Hanno: Das Familiengefühl ist das, was es heute noch am wenigsten gibt. Die anderen Sachen existieren weiter, aber dass man am Wochenende ausgeht und alle kennt und auch die Besonderheiten der Leute – das gibt es fast gar nicht mehr. Es gibt Partys in London, HTXB und das Fold, die erinnern an den Anfang des OstGut, da gibt es ein Gefühl von Zusammengehörigkeit. Gleichzeitig lassen sich die Leute in Ruhe, und es funktioniert, ohne dass irgendjemand etwas regelt. Das mit dem Feiern und dem Sex kann man immer noch haben, wenn man das will. Aber das Zusammengehörigkeitsgefühl ist weg.
Orange: Für mich ist ein wichtiger Punkt, dass ich immer viel experimentelle Musik gehört habe. Davon gab es mehr und es war noch eine frischere Sache, wenn Hardtek- und Breakbeat-Geschichten rausgekommen sind. Wir hatten Breakbeat-Partys im Keller, da sind die Leute im Moshpit völlig ausgerastet. Das passiert nicht mehr, die Leute rasten nicht mehr aus auf dem Dancefloor. Zwei Leute mussten im Krankenhaus genäht werden, nicht, weil es scheiße war, sondern weil sie Bock hatten so auszurasten.

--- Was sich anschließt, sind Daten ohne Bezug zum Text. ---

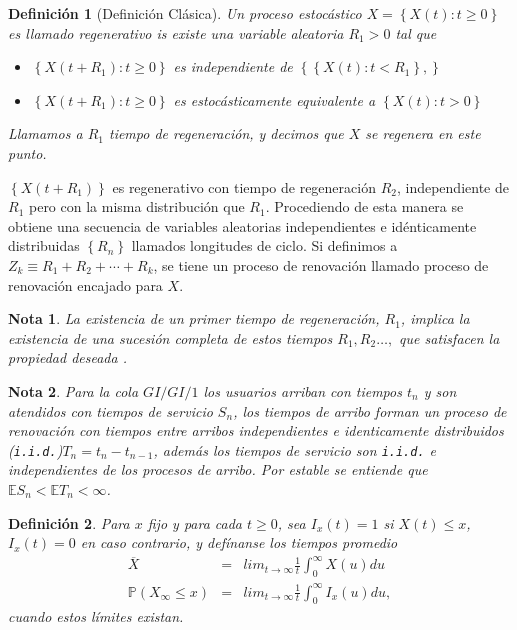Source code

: \documentclass{article}
\newtheorem{Def}{Definición}[section]
\newtheorem{Note}{Nota}[section]
\newcommand{\esp}{\mathbb{E}}
\newcommand{\prob}{\mathbb{P}}
\numberwithin{equation}{section}
\begin{document}
\begin{Def}[Definici\'on Cl\'asica]
Un proceso estoc\'astico $X=\left\{X\left(t\right):t\geq0\right\}$ es llamado regenerativo is existe una variable aleatoria $R_{1}>0$ tal que
\begin{itemize}
\item[i)] $\left\{X\left(t+R_{1}\right):t\geq0\right\}$ es independiente de $\left\{\left\{X\left(t\right):t<R_{1}\right\},\right\}$
\item[ii)] $\left\{X\left(t+R_{1}\right):t\geq0\right\}$ es estoc\'asticamente equivalente a $\left\{X\left(t\right):t>0\right\}$
\end{itemize}

Llamamos a $R_{1}$ tiempo de regeneraci\'on, y decimos que $X$ se regenera en este punto.
\end{Def}

$\left\{X\left(t+R_{1}\right)\right\}$ es regenerativo con tiempo de regeneraci\'on $R_{2}$, independiente de $R_{1}$ pero con la misma distribuci\'on que $R_{1}$. Procediendo de esta manera se obtiene una secuencia de variables aleatorias independientes e id\'enticamente distribuidas $\left\{R_{n}\right\}$ llamados longitudes de ciclo. Si definimos a $Z_{k}\equiv R_{1}+R_{2}+\cdots+R_{k}$, se tiene un proceso de renovaci\'on llamado proceso de renovaci\'on encajado para $X$.


\begin{Note}
La existencia de un primer tiempo de regeneraci\'on, $R_{1}$, implica la existencia de una sucesi\'on completa de estos tiempos $R_{1},R_{2}\ldots,$ que satisfacen la propiedad deseada \cite{Sigman2}.
\end{Note}


\begin{Note} Para la cola $GI/GI/1$ los usuarios arriban con tiempos $t_{n}$ y son atendidos con tiempos de servicio $S_{n}$, los tiempos de arribo forman un proceso de renovaci\'on  con tiempos entre arribos independientes e identicamente distribuidos (\texttt{i.i.d.})$T_{n}=t_{n}-t_{n-1}$, adem\'as los tiempos de servicio son \texttt{i.i.d.} e independientes de los procesos de arribo. Por \textit{estable} se entiende que $\esp S_{n}<\esp T_{n}<\infty$.
\end{Note}
 


\begin{Def}
Para $x$ fijo y para cada $t\geq0$, sea $I_{x}\left(t\right)=1$ si $X\left(t\right)\leq x$,  $I_{x}\left(t\right)=0$ en caso contrario, y def\'inanse los tiempos promedio
\begin{eqnarray*}
\overline{X}&=&lim_{t\rightarrow\infty}\frac{1}{t}\int_{0}^{\infty}X\left(u\right)du\\
\prob\left(X_{\infty}\leq x\right)&=&lim_{t\rightarrow\infty}\frac{1}{t}\int_{0}^{\infty}I_{x}\left(u\right)du,
\end{eqnarray*}
cuando estos l\'imites existan.
\end{Def}
\end{document}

Und musikalisch kommt jetzt nicht mehr so ein Aha-Effekt, dass man sagt: Wow, das ist krass jetzt.
Alex: Berlin ist jetzt total abgebrüht und geleckt. Es ist klar: Wenn du etwas willst, zahlst du dafür auch die Kohle. Wieviel damals umsonst rausgehauen wurde. Das war auch möglich, weil viel Geld schwarz über den Tresen ging. Das geht heute alles nicht mehr, heute hast du einen Steuerberater und der Finanzbeamte steht daneben. Die Anarchie ist vorbei, auch im Denken. Aber vielleicht stimmt es auch nicht, vielleicht sind wir einfach nur alt geworden. Wer weißt, was die jungen Leute heute so planen?